### Task statement:
Would you set down the complete data below, exactly as shown?

### The records:
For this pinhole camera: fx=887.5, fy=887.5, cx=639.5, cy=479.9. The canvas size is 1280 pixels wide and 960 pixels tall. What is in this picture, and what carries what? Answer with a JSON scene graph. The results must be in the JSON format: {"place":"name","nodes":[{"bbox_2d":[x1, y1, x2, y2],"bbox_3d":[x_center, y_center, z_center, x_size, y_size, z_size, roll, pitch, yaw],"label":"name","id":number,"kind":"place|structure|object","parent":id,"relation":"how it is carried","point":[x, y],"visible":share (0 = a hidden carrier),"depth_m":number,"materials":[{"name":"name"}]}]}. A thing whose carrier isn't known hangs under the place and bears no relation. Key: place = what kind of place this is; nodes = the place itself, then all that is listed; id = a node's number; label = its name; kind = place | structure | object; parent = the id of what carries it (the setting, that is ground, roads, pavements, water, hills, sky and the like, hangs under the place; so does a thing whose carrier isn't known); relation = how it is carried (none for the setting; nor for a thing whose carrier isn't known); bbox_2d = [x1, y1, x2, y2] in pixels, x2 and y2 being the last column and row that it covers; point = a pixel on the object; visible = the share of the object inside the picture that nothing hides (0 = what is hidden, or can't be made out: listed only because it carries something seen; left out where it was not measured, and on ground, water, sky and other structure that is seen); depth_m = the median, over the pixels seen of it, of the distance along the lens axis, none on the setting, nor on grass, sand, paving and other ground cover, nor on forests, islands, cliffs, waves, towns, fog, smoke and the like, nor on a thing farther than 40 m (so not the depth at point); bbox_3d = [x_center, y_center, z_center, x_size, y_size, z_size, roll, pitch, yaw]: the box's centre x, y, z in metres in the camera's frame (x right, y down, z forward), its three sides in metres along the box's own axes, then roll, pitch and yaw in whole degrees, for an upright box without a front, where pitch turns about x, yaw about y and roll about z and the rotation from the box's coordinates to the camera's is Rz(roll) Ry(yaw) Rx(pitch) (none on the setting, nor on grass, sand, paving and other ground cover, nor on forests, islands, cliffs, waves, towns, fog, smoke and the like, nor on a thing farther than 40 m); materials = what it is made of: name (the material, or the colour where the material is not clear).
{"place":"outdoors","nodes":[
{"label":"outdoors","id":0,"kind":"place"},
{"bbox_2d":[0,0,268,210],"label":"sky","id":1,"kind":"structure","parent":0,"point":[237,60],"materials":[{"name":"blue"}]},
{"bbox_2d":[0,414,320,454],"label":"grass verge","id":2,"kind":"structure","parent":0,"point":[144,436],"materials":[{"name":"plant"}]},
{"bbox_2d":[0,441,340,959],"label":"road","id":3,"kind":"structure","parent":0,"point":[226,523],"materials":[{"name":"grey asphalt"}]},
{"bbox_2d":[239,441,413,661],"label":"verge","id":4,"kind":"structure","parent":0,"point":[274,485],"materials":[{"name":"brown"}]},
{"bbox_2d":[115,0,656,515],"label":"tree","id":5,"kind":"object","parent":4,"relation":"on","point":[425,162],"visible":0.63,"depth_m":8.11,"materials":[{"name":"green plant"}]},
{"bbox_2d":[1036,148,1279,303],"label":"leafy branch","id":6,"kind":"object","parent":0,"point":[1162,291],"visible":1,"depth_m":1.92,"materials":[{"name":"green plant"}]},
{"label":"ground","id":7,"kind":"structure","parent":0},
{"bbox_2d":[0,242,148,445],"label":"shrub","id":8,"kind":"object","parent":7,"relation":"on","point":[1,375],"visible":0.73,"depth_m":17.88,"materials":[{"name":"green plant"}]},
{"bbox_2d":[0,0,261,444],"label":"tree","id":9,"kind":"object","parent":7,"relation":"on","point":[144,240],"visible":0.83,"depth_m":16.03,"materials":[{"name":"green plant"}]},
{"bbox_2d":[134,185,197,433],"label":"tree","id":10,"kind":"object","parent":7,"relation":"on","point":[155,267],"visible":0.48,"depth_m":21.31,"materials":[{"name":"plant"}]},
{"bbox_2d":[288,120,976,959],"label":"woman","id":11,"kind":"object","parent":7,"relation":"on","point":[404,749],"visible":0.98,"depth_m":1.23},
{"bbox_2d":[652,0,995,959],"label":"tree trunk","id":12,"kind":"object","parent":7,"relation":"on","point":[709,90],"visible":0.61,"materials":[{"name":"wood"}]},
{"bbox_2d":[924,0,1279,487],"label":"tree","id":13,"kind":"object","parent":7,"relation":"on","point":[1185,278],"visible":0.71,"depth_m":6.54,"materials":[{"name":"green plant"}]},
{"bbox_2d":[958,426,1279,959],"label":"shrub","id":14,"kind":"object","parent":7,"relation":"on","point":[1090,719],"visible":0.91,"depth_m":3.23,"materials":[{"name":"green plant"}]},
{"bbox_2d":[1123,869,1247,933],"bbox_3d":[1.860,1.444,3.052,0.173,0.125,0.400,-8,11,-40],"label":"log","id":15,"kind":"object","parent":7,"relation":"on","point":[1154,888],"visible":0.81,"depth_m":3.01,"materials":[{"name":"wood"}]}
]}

### Reply:
For this pinhole camera: fx=887.5, fy=887.5, cx=639.5, cy=479.9. The canvas size is 1280 pixels wide and 960 pixels tall. What is in this picture, and what carries what? Answer with a JSON scene graph. The results must be in the JSON format: {"place":"name","nodes":[{"bbox_2d":[x1, y1, x2, y2],"bbox_3d":[x_center, y_center, z_center, x_size, y_size, z_size, roll, pitch, yaw],"label":"name","id":number,"kind":"place|structure|object","parent":id,"relation":"how it is carried","point":[x, y],"visible":share (0 = a hidden carrier),"depth_m":number,"materials":[{"name":"name"}]}]}. A thing whose carrier isn't known hangs under the place and bears no relation. Key: place = what kind of place this is; nodes = the place itself, then all that is listed; id = a node's number; label = its name; kind = place | structure | object; parent = the id of what carries it (the setting, that is ground, roads, pavements, water, hills, sky and the like, hangs under the place; so does a thing whose carrier isn't known); relation = how it is carried (none for the setting; nor for a thing whose carrier isn't known); bbox_2d = [x1, y1, x2, y2] in pixels, x2 and y2 being the last column and row that it covers; point = a pixel on the object; visible = the share of the object inside the picture that nothing hides (0 = what is hidden, or can't be made out: listed only because it carries something seen; left out where it was not measured, and on ground, water, sky and other structure that is seen); depth_m = the median, over the pixels seen of it, of the distance along the lens axis, none on the setting, nor on grass, sand, paving and other ground cover, nor on forests, islands, cliffs, waves, towns, fog, smoke and the like, nor on a thing farther than 40 m (so not the depth at point); bbox_3d = [x_center, y_center, z_center, x_size, y_size, z_size, roll, pitch, yaw]: the box's centre x, y, z in metres in the camera's frame (x right, y down, z forward), its three sides in metres along the box's own axes, then roll, pitch and yaw in whole degrees, for an upright box without a front, where pitch turns about x, yaw about y and roll about z and the rotation from the box's coordinates to the camera's is Rz(roll) Ry(yaw) Rx(pitch) (none on the setting, nor on grass, sand, paving and other ground cover, nor on forests, islands, cliffs, waves, towns, fog, smoke and the like, nor on a thing farther than 40 m); materials = what it is made of: name (the material, or the colour where the material is not clear).
{"place":"outdoors","nodes":[
{"label":"outdoors","id":0,"kind":"place"},
{"bbox_2d":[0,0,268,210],"label":"sky","id":1,"kind":"structure","parent":0,"point":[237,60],"materials":[{"name":"blue"}]},
{"bbox_2d":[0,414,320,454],"label":"grass verge","id":2,"kind":"structure","parent":0,"point":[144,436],"materials":[{"name":"plant"}]},
{"bbox_2d":[0,441,340,959],"label":"road","id":3,"kind":"structure","parent":0,"point":[226,523],"materials":[{"name":"grey asphalt"}]},
{"bbox_2d":[239,441,413,661],"label":"verge","id":4,"kind":"structure","parent":0,"point":[274,485],"materials":[{"name":"brown"}]},
{"bbox_2d":[115,0,656,515],"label":"tree","id":5,"kind":"object","parent":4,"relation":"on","point":[425,162],"visible":0.63,"depth_m":8.11,"materials":[{"name":"green plant"}]},
{"bbox_2d":[1036,148,1279,303],"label":"leafy branch","id":6,"kind":"object","parent":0,"point":[1162,291],"visible":1,"depth_m":1.92,"materials":[{"name":"green plant"}]},
{"label":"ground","id":7,"kind":"structure","parent":0},
{"bbox_2d":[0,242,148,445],"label":"shrub","id":8,"kind":"object","parent":7,"relation":"on","point":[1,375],"visible":0.73,"depth_m":17.88,"materials":[{"name":"green plant"}]},
{"bbox_2d":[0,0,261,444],"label":"tree","id":9,"kind":"object","parent":7,"relation":"on","point":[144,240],"visible":0.83,"depth_m":16.03,"materials":[{"name":"green plant"}]},
{"bbox_2d":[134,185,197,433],"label":"tree","id":10,"kind":"object","parent":7,"relation":"on","point":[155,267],"visible":0.48,"depth_m":21.31,"materials":[{"name":"plant"}]},
{"bbox_2d":[288,120,976,959],"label":"woman","id":11,"kind":"object","parent":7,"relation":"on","point":[404,749],"visible":0.98,"depth_m":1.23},
{"bbox_2d":[652,0,995,959],"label":"tree trunk","id":12,"kind":"object","parent":7,"relation":"on","point":[709,90],"visible":0.61,"materials":[{"name":"wood"}]},
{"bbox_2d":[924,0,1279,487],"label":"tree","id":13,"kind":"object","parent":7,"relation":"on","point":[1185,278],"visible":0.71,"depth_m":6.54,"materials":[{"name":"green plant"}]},
{"bbox_2d":[958,426,1279,959],"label":"shrub","id":14,"kind":"object","parent":7,"relation":"on","point":[1090,719],"visible":0.91,"depth_m":3.23,"materials":[{"name":"green plant"}]},
{"bbox_2d":[1123,869,1247,933],"bbox_3d":[1.860,1.444,3.052,0.173,0.125,0.400,-8,11,-40],"label":"log","id":15,"kind":"object","parent":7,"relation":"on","point":[1154,888],"visible":0.81,"depth_m":3.01,"materials":[{"name":"wood"}]}
]}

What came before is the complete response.